§ TASK
Lines below that include "index" are the answer; copy each one.

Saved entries
——
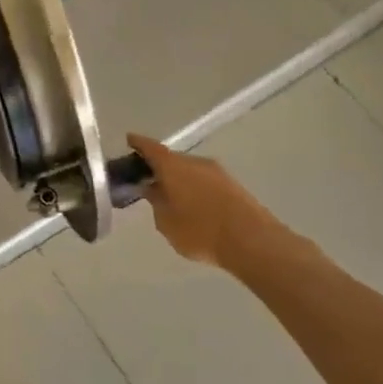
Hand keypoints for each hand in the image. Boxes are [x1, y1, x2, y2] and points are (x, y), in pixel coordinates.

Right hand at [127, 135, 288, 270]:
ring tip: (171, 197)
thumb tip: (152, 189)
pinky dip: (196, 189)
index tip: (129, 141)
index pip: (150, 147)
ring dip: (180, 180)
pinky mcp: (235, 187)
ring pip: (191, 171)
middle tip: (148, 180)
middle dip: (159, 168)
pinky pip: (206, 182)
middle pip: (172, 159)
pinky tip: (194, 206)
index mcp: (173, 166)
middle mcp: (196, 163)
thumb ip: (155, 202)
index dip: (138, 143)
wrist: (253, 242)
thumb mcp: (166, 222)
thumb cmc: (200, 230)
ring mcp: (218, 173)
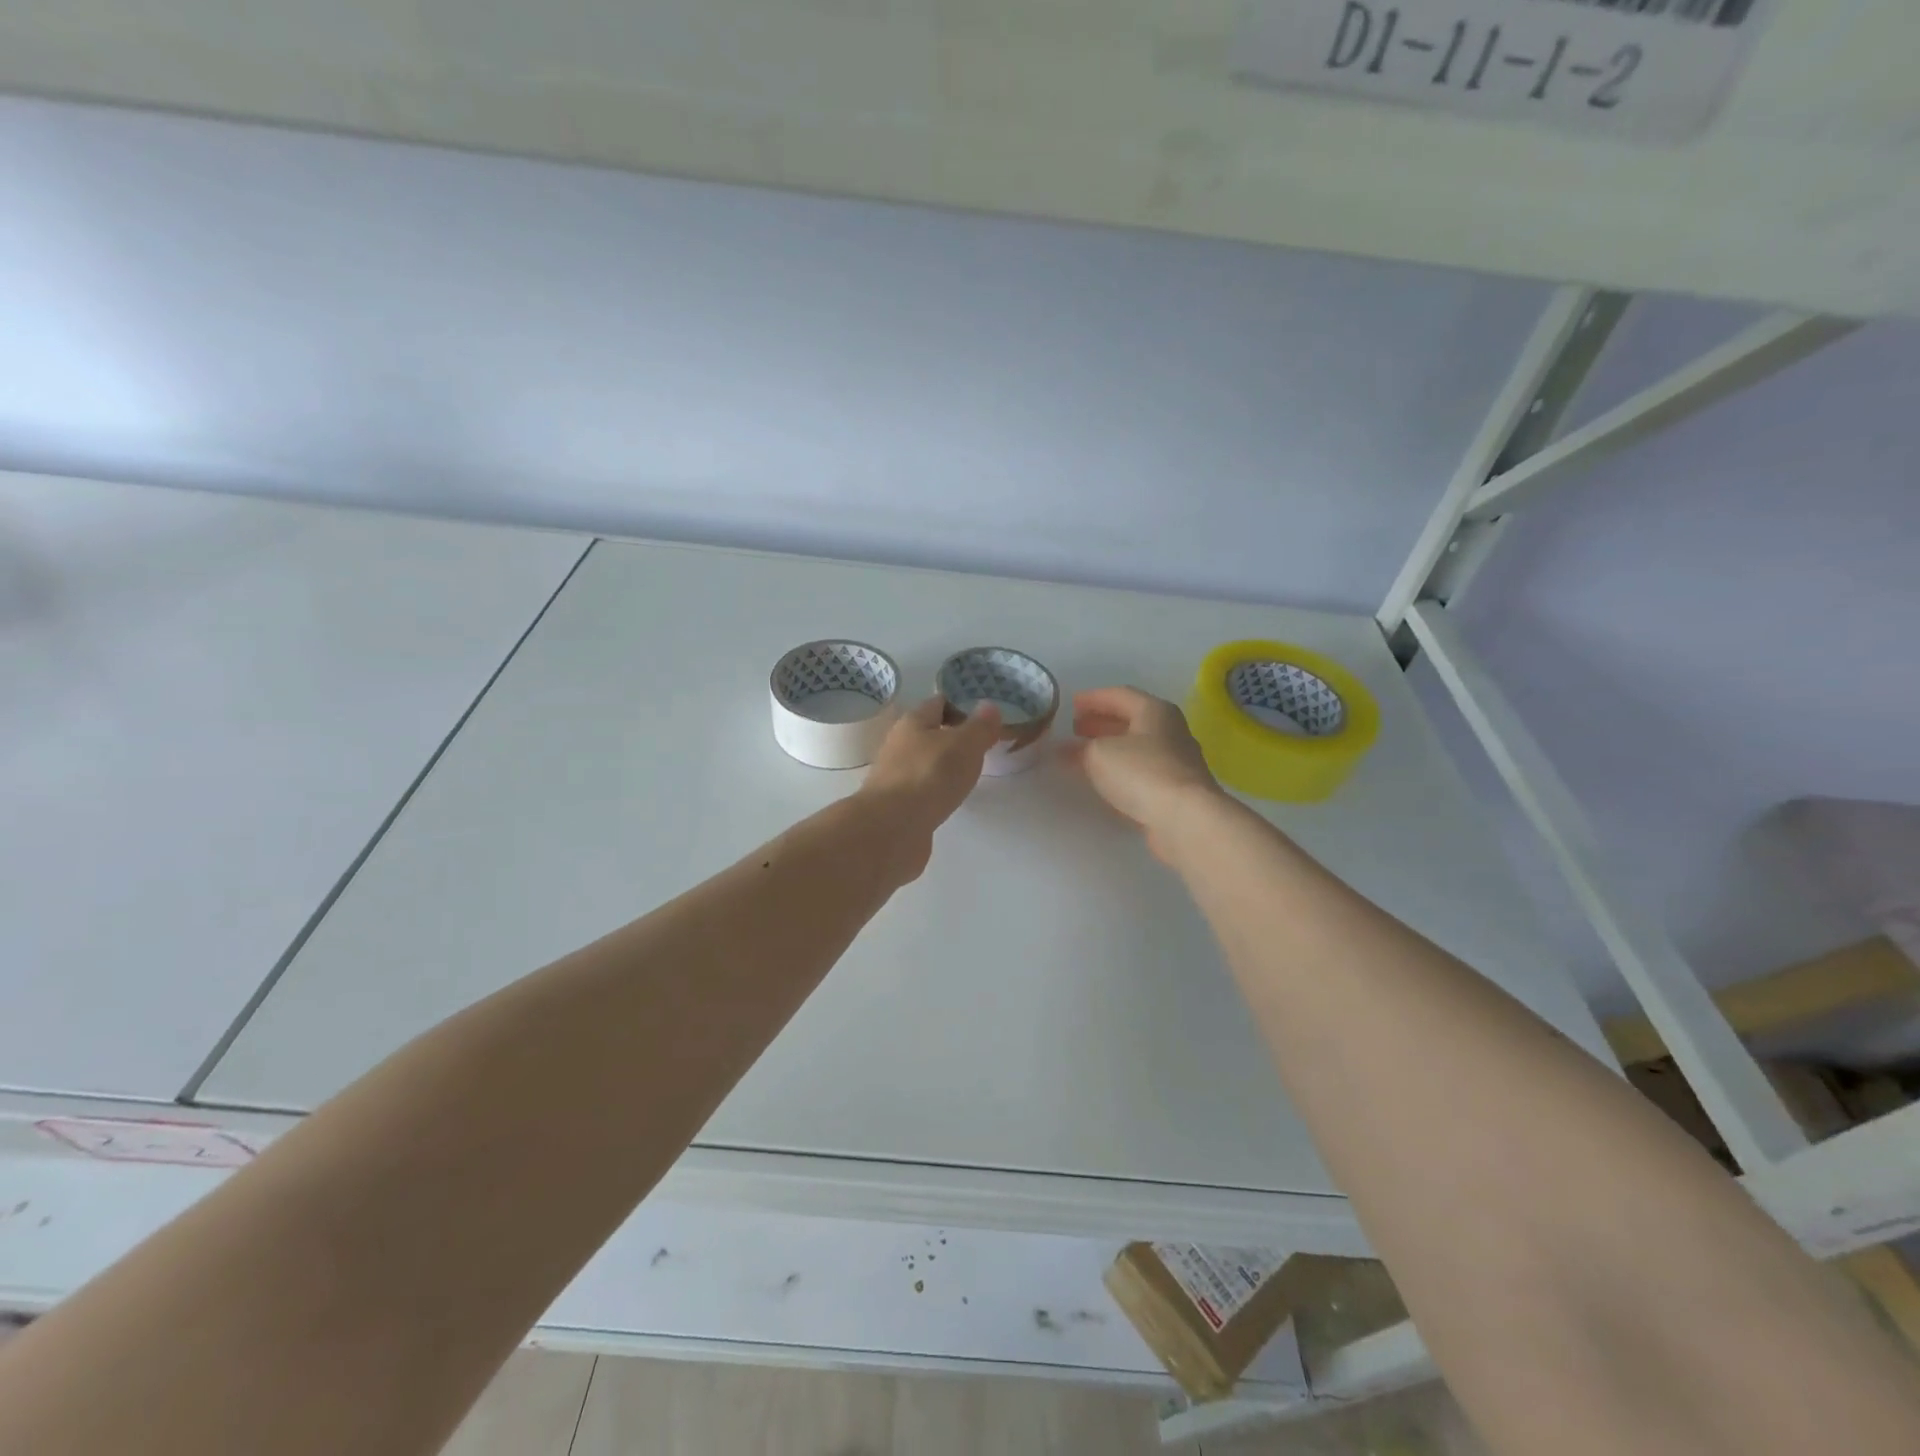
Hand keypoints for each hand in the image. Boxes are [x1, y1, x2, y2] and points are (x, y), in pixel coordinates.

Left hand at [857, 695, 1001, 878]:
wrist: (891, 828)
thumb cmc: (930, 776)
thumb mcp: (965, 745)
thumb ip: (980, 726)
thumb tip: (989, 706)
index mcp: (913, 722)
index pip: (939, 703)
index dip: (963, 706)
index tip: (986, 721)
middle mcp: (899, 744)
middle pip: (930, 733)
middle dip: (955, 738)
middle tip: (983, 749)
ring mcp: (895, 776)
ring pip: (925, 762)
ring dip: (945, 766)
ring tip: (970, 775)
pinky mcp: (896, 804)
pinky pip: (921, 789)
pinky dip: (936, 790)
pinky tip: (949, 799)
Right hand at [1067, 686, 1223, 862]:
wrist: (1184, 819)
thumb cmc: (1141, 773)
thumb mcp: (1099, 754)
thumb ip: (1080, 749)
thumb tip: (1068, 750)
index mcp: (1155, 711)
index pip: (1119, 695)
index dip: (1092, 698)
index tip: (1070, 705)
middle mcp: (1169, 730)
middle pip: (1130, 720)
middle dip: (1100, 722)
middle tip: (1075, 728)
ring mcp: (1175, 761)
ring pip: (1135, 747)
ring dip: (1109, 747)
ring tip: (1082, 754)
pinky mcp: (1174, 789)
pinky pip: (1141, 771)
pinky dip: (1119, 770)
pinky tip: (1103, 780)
——
§ YOUR RESPONSE
index tip: (129, 141)
index pip: (150, 147)
index mcp: (173, 166)
index dip: (138, 143)
index mcp: (913, 722)
index pip: (939, 703)
index dip: (963, 706)
index tip: (986, 721)
index mcp: (1155, 711)
index pip: (1119, 695)
index dip: (1092, 698)
index tip: (1070, 705)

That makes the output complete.